WHAT TO WORK ON
Below this sentence is a listing; return exactly its lines from the one with "(415, 197) none -> [287,326,298,334] a" to the one with "(751, 1813) none", both kept, and nothing more.

PROVIDED INFORMATION
-- Opening Marker --

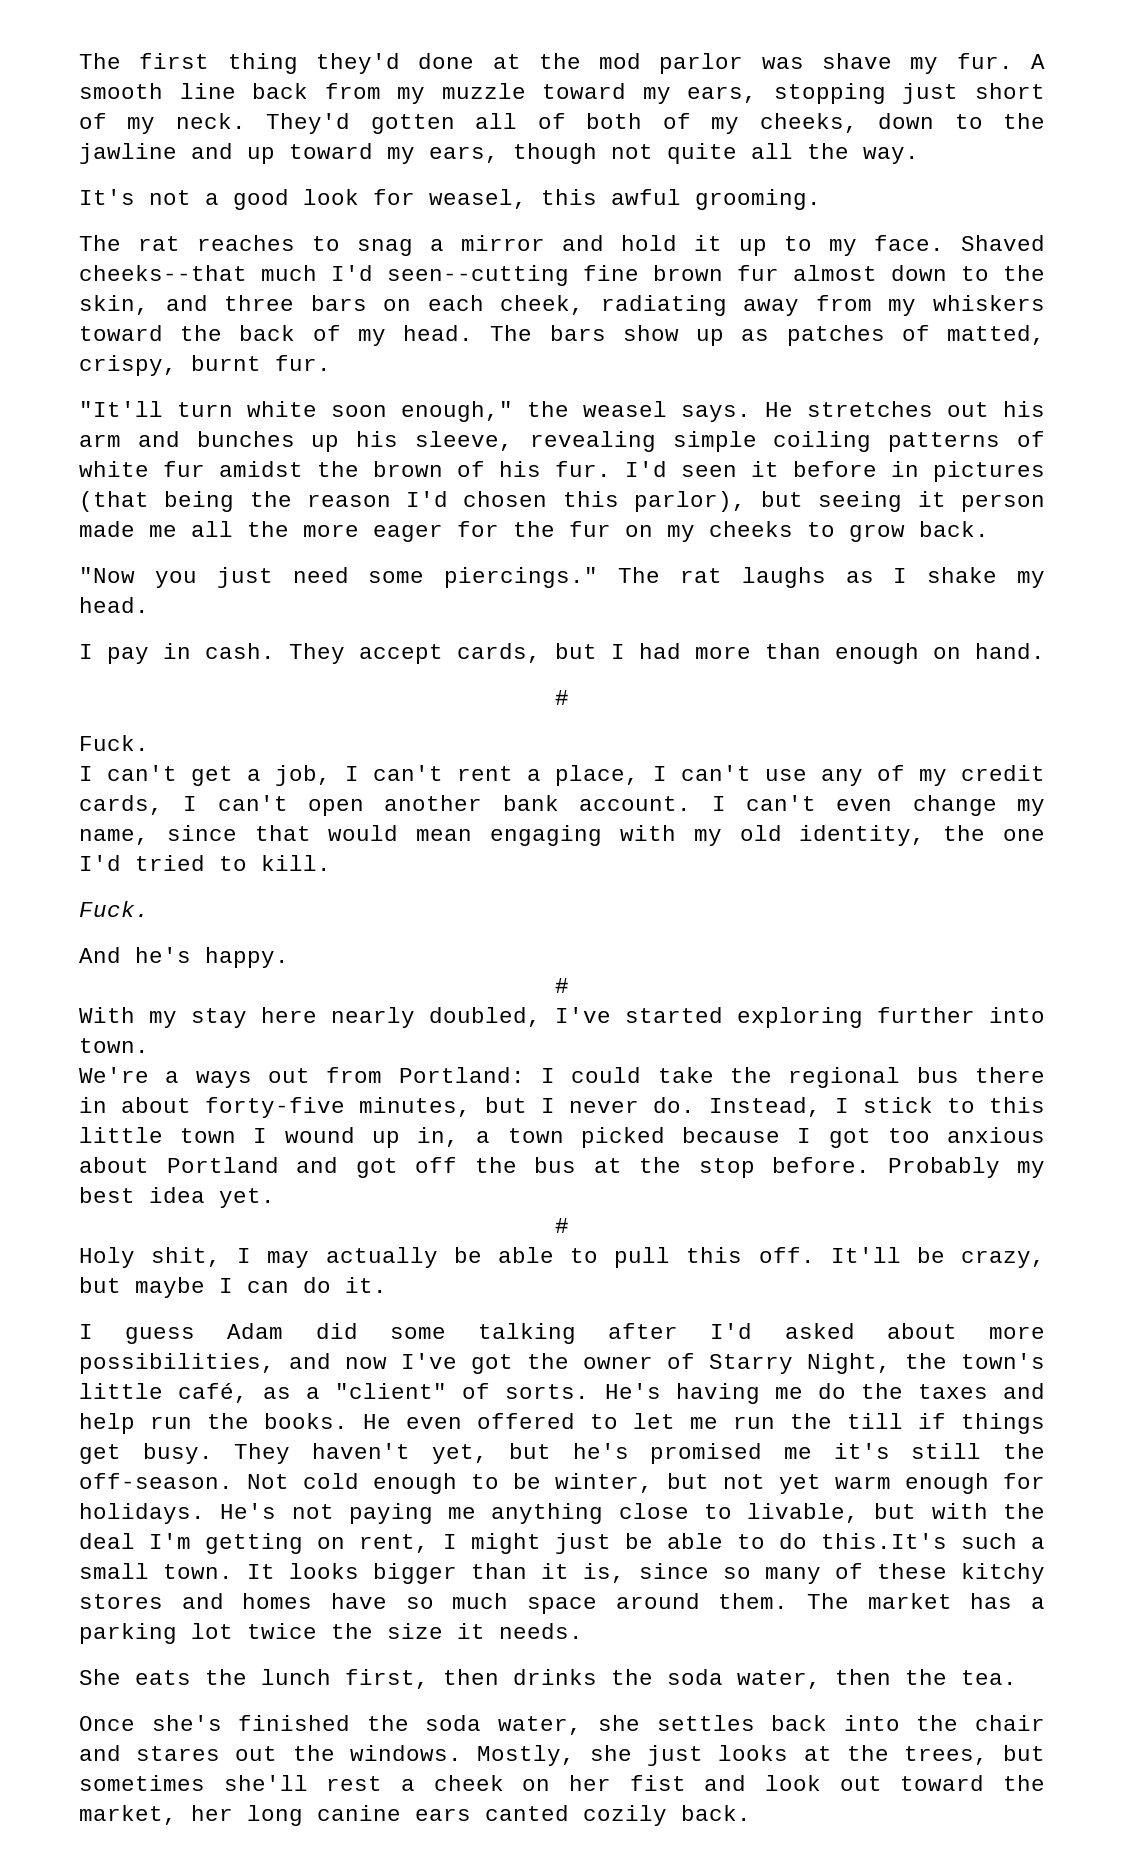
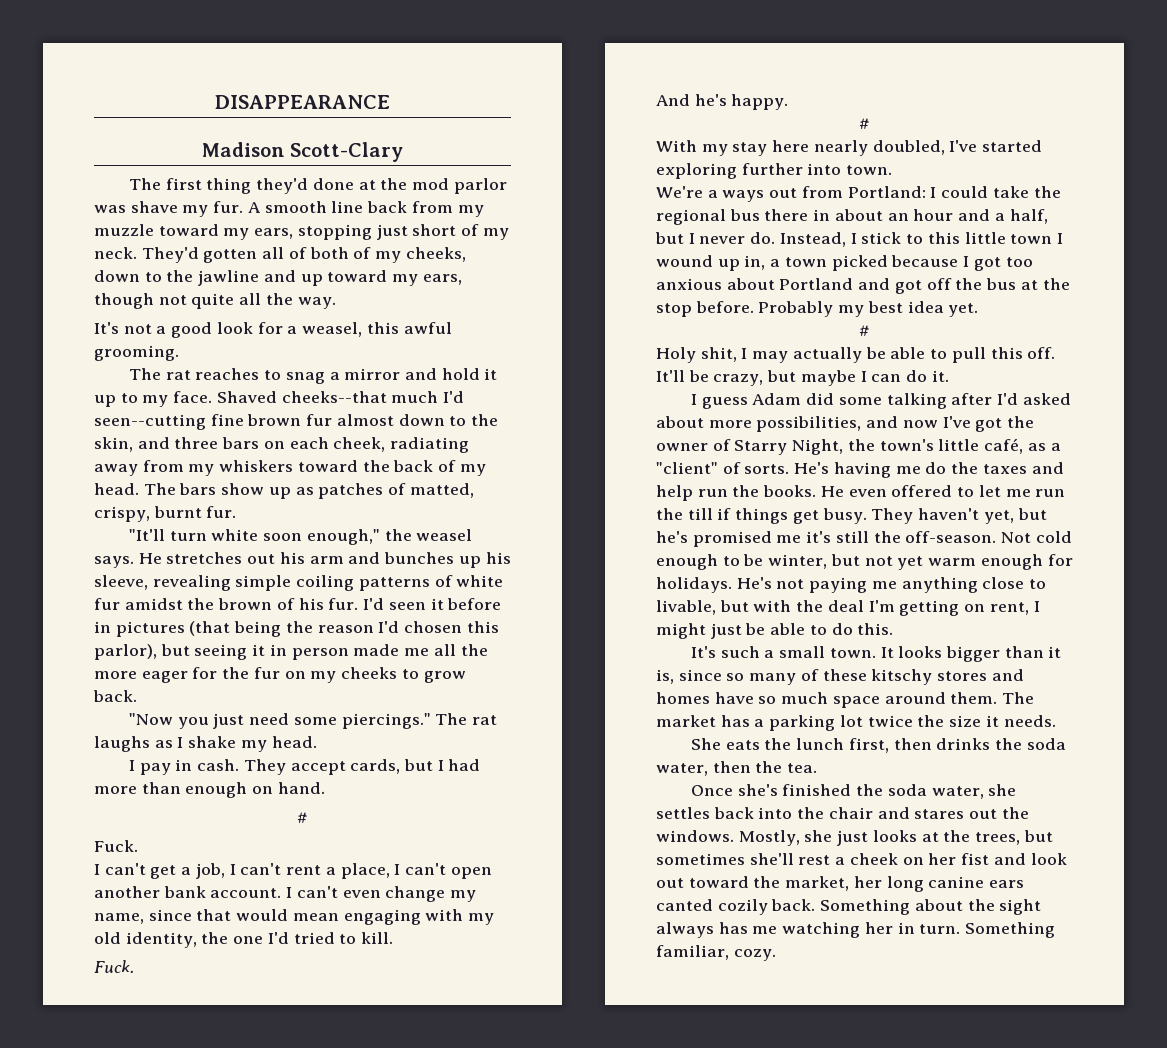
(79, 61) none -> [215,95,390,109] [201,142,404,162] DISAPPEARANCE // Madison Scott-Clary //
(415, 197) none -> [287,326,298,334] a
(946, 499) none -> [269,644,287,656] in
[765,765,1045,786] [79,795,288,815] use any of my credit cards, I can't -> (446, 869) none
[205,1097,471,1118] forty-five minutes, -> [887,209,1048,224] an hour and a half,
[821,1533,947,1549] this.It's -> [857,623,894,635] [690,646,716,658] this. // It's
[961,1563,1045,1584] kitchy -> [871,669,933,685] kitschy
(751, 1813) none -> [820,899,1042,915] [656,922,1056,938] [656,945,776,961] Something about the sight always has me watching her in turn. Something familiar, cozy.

-- Closing Marker --
-- Opening Marker --

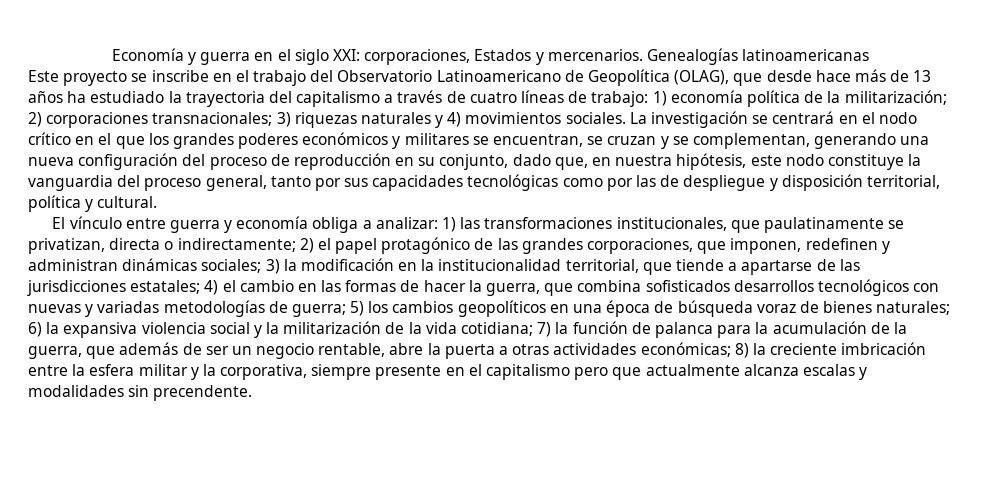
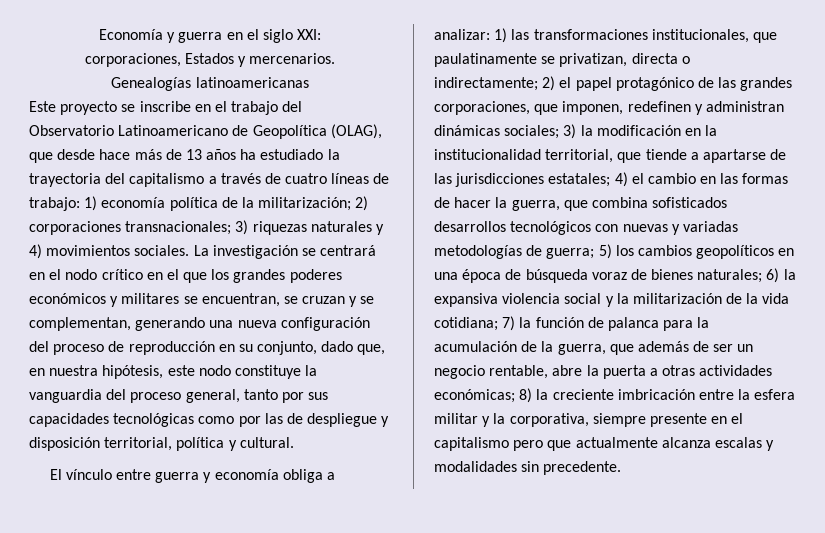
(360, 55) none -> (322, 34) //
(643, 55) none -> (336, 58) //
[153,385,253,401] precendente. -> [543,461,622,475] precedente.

-- Closing Marker --
-- Opening Marker --

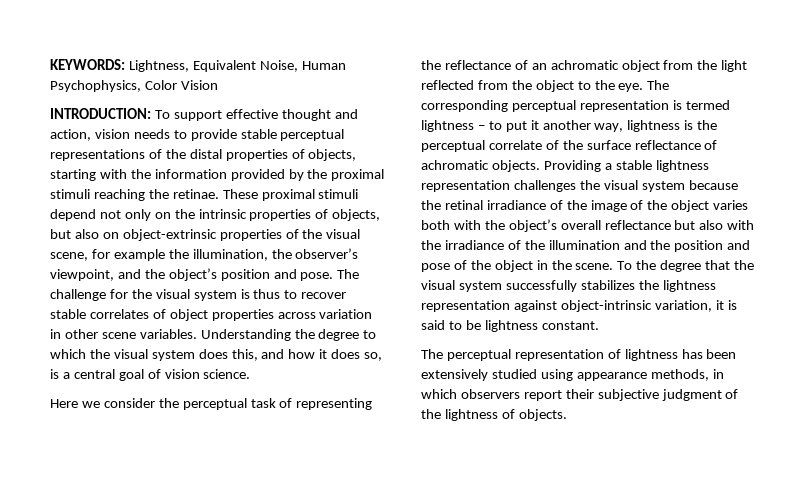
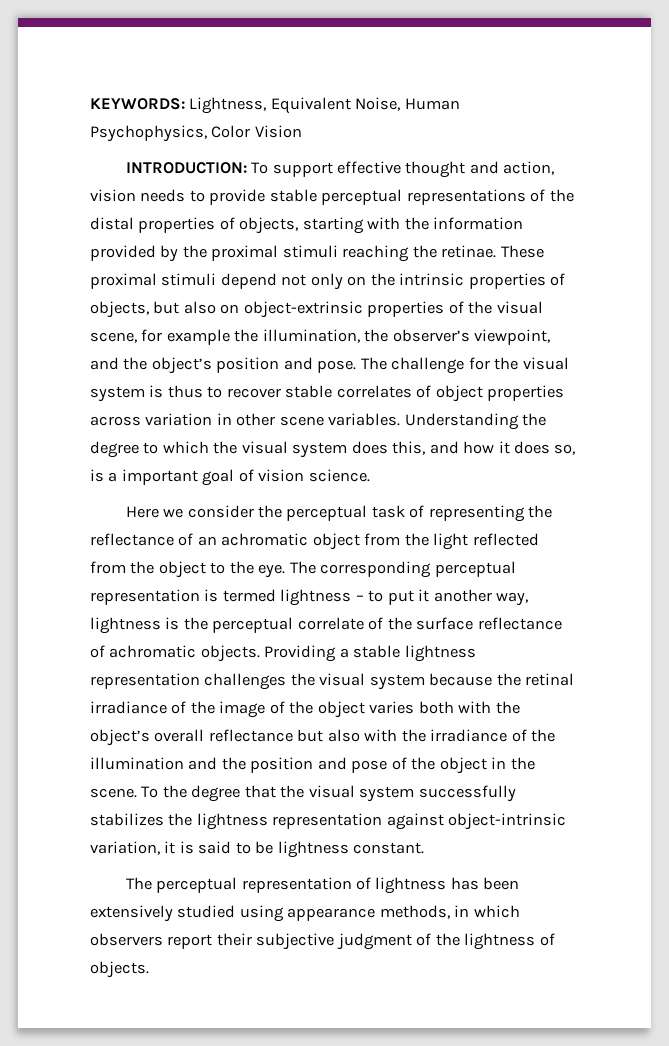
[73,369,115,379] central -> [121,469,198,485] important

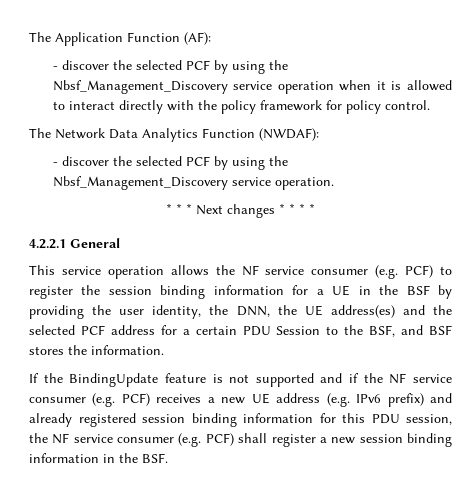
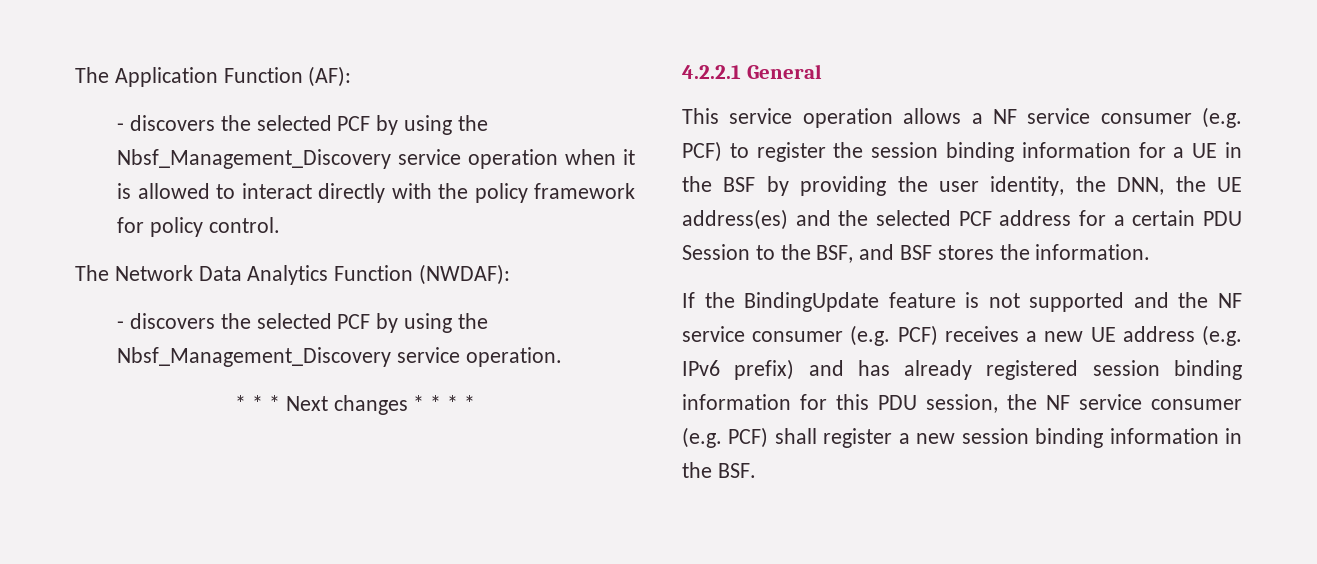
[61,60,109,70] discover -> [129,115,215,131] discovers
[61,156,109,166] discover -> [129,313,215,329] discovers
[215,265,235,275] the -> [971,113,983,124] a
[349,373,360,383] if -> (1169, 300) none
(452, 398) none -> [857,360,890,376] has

-- Closing Marker --

ANSWER BOX
(415, 197) none -> [287,326,298,334] a
(946, 499) none -> [269,644,287,656] in
[765,765,1045,786] [79,795,288,815] use any of my credit cards, I can't -> (446, 869) none
[205,1097,471,1118] forty-five minutes, -> [887,209,1048,224] an hour and a half,
[821,1533,947,1549] this.It's -> [857,623,894,635] [690,646,716,658] this. // It's
[961,1563,1045,1584] kitchy -> [871,669,933,685] kitschy
(751, 1813) none -> [820,899,1042,915] [656,922,1056,938] [656,945,776,961] Something about the sight always has me watching her in turn. Something familiar, cozy.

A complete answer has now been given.